**RECORDS PROVIDED**
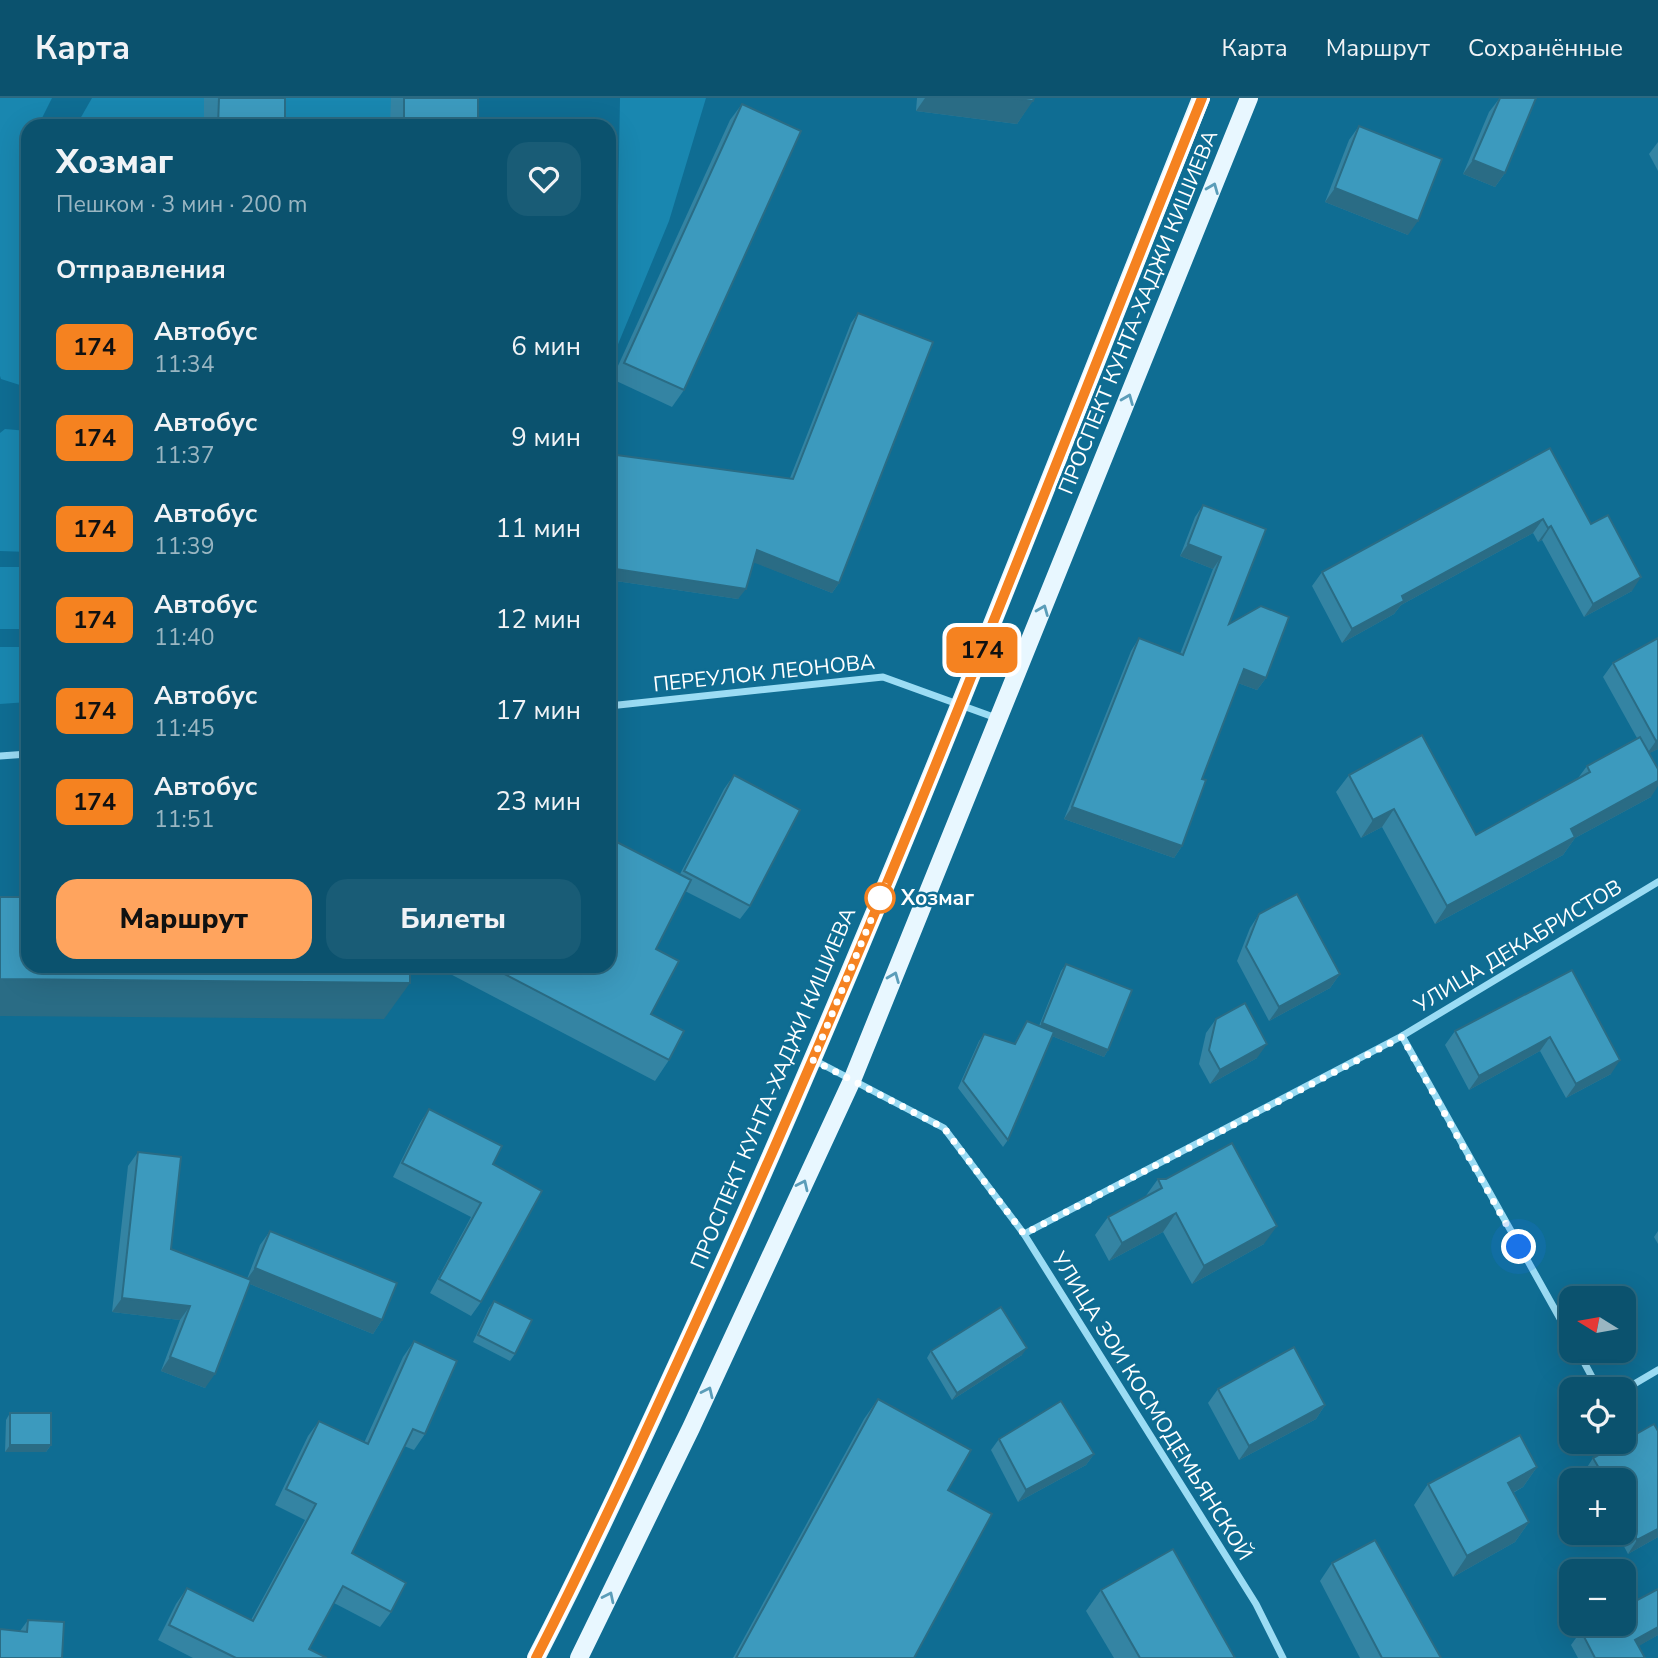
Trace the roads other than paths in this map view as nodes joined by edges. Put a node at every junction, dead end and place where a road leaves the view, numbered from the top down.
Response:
1 (1202, 98) edge
2 (1249, 98) edge
3 (616, 705) edge
4 (960, 705) junction
5 (999, 719) junction
6 (21, 754) edge
7 (0, 756) edge
8 (1658, 882) edge
9 (1402, 1037) junction
10 (813, 1060) junction
11 (853, 1079) junction
12 (1024, 1234) junction
13 (1559, 1317) edge
14 (1658, 1370) edge
15 (1636, 1383) edge
16 (536, 1658) edge
17 (579, 1658) edge
18 (1283, 1658) edge

1 - 4 main road, ПРОСПЕКТ КУНТА-ХАДЖИ КИШИЕВА
5 -> 2 main road, ПРОСПЕКТ КУНТА-ХАДЖИ КИШИЕВА
3 - 4 street, ПЕРЕУЛОК ЛЕОНОВА
4 - 5 street, ПЕРЕУЛОК ЛЕОНОВА
4 - 10 main road, ПРОСПЕКТ КУНТА-ХАДЖИ КИШИЕВА
11 -> 5 main road, ПРОСПЕКТ КУНТА-ХАДЖИ КИШИЕВА
6 - 7 street
8 - 9 street, УЛИЦА ДЕКАБРИСТОВ
9 - 12 street, УЛИЦА ДЕКАБРИСТОВ
9 - 13 street
10 - 11 street, УЛИЦА ЗОИ КОСМОДЕМЬЯНСКОЙ
10 - 16 main road, ПРОСПЕКТ КУНТА-ХАДЖИ КИШИЕВА
11 - 12 street, УЛИЦА ЗОИ КОСМОДЕМЬЯНСКОЙ
17 -> 11 main road, ПРОСПЕКТ КУНТА-ХАДЖИ КИШИЕВА
12 - 18 street, УЛИЦА ЗОИ КОСМОДЕМЬЯНСКОЙ
14 - 15 street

**WHAT THE EXERCISE ASKS**
Using the material above, gather every line that includes "ПЕРЕУЛОК".

**COMPLETED EXERCISE**
3 - 4 street, ПЕРЕУЛОК ЛЕОНОВА
4 - 5 street, ПЕРЕУЛОК ЛЕОНОВА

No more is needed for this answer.